En attendant, Timothée nous quitte déjà pour rejoindre La Rochelle, puis Bordeaux, où l’attend une semaine de prépa intensive à l’entrée en 1ère année de fac.

Il prend le train à Cascais, puis à Lisbonne et arrivera le lendemain.

Je suis désolé pour lui que cette courte semaine à bord n’ait pas été plus ludique, c’est le risque des séjours de courte durée à dates imposées.

Je suis surtout ému, sur le quai de son départ, de savoir que, pour la première fois, je ne le reverrai pas pendant des mois…

Pour la première fois devant mon fils, les larmes me viennent aux yeux.

Moment difficile, mais j’ai confiance dans mon fiston, et je le crois solide : sa jeunesse, pas idéale, mais qu’il a toujours acceptée sans broncher, y a contribué.

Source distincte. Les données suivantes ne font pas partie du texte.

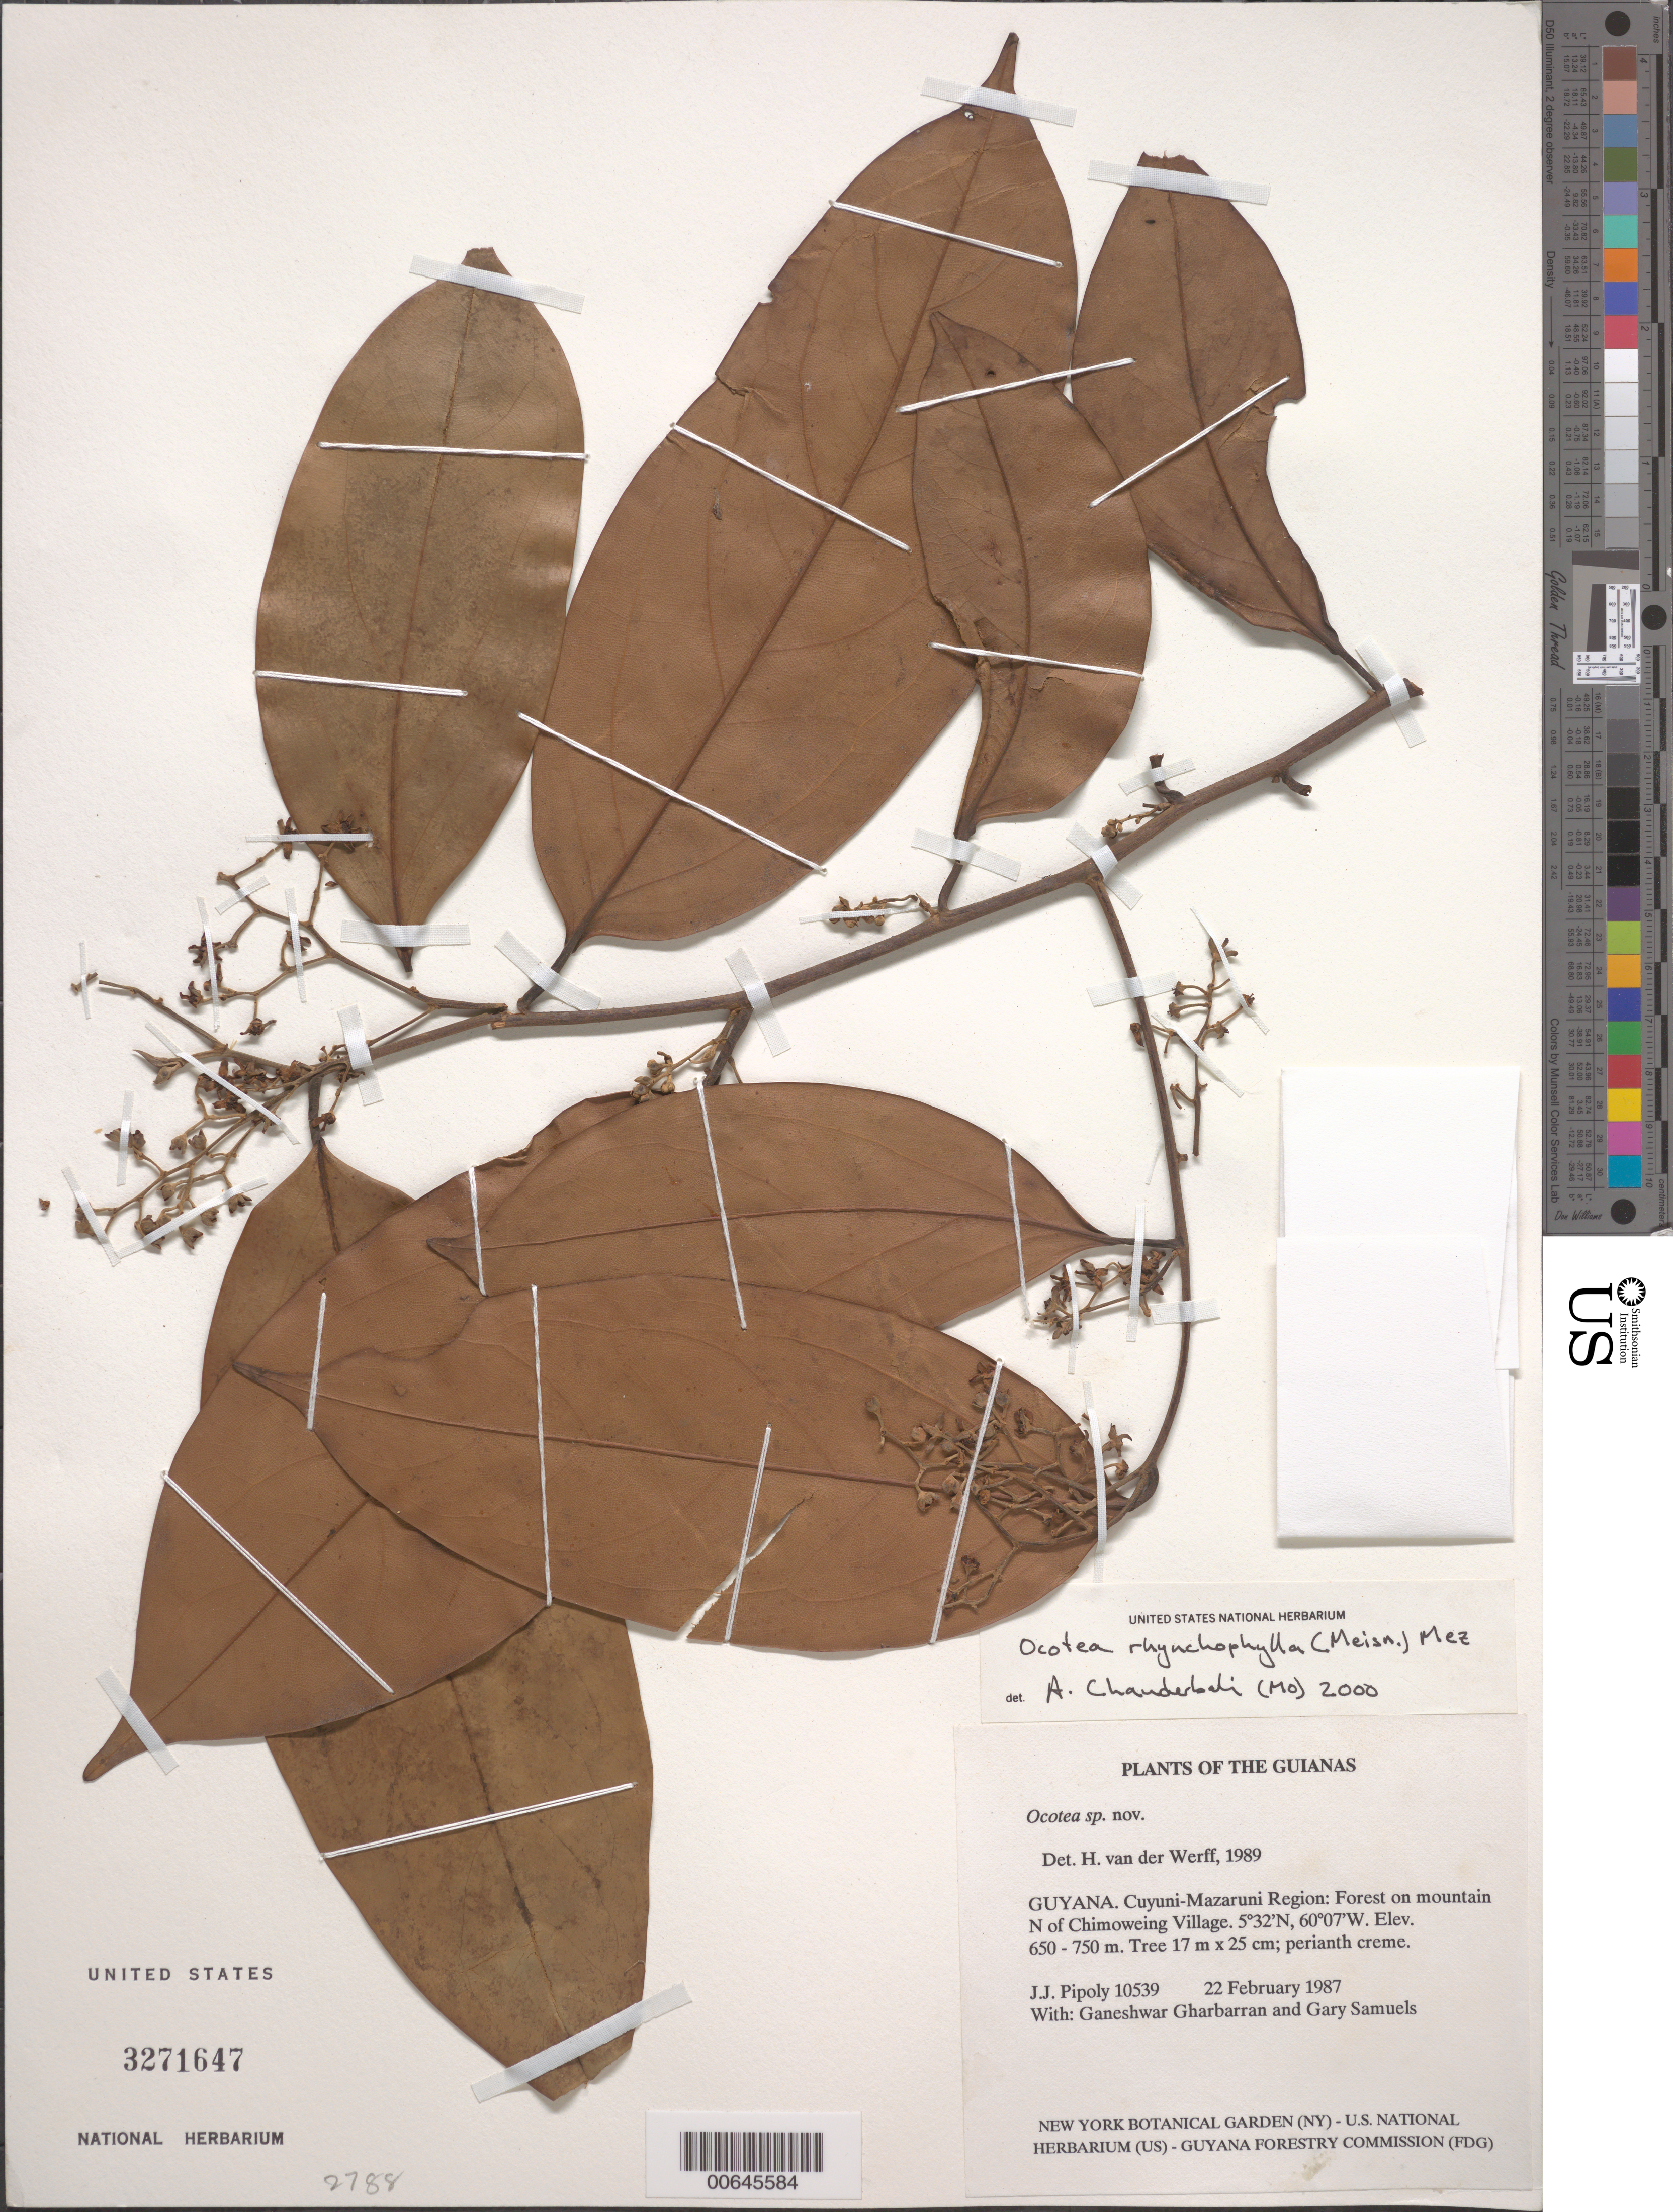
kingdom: Plantae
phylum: Tracheophyta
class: Magnoliopsida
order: Laurales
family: Lauraceae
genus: Ocotea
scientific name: Ocotea rhynchophylla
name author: (Hieron.) Mez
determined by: Chanderbali, Andre Shashi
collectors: J. J. Pipoly, G. Gharbarran & G. Samuels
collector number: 10539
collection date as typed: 22 February 1987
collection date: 1987-02-22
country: Guyana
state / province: Cuyuni-Mazaruni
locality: Mountain N of Chinoweing Village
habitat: Forest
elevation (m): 650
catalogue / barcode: US 3271647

Il est aussi particulièrement motivé par ses études, une chance que j’apprécie tous les jours.

Merci à toi, fiston, d’être venu nous rejoindre.

A bientôt, Tim, ce sera plus loin la prochaine fois, en avion, et pour plus longtemps !

Ta cabine, tribord milieu, t’attends déjà.

Donnes-nous souvent de tes nouvelles.

Tu me manques

Papa


Arrivée à l'île Berlingue


Mouillage sous le fort de Sao Joao Batista


Pêche au gros à l'île Berlingue


Les deux frères


Barbara et le tracteur triradial John Deere


Le sillage de Jangada à 12 noauds sous spi


A bientôt Timothée!


Photo Tim spéciale Facebook!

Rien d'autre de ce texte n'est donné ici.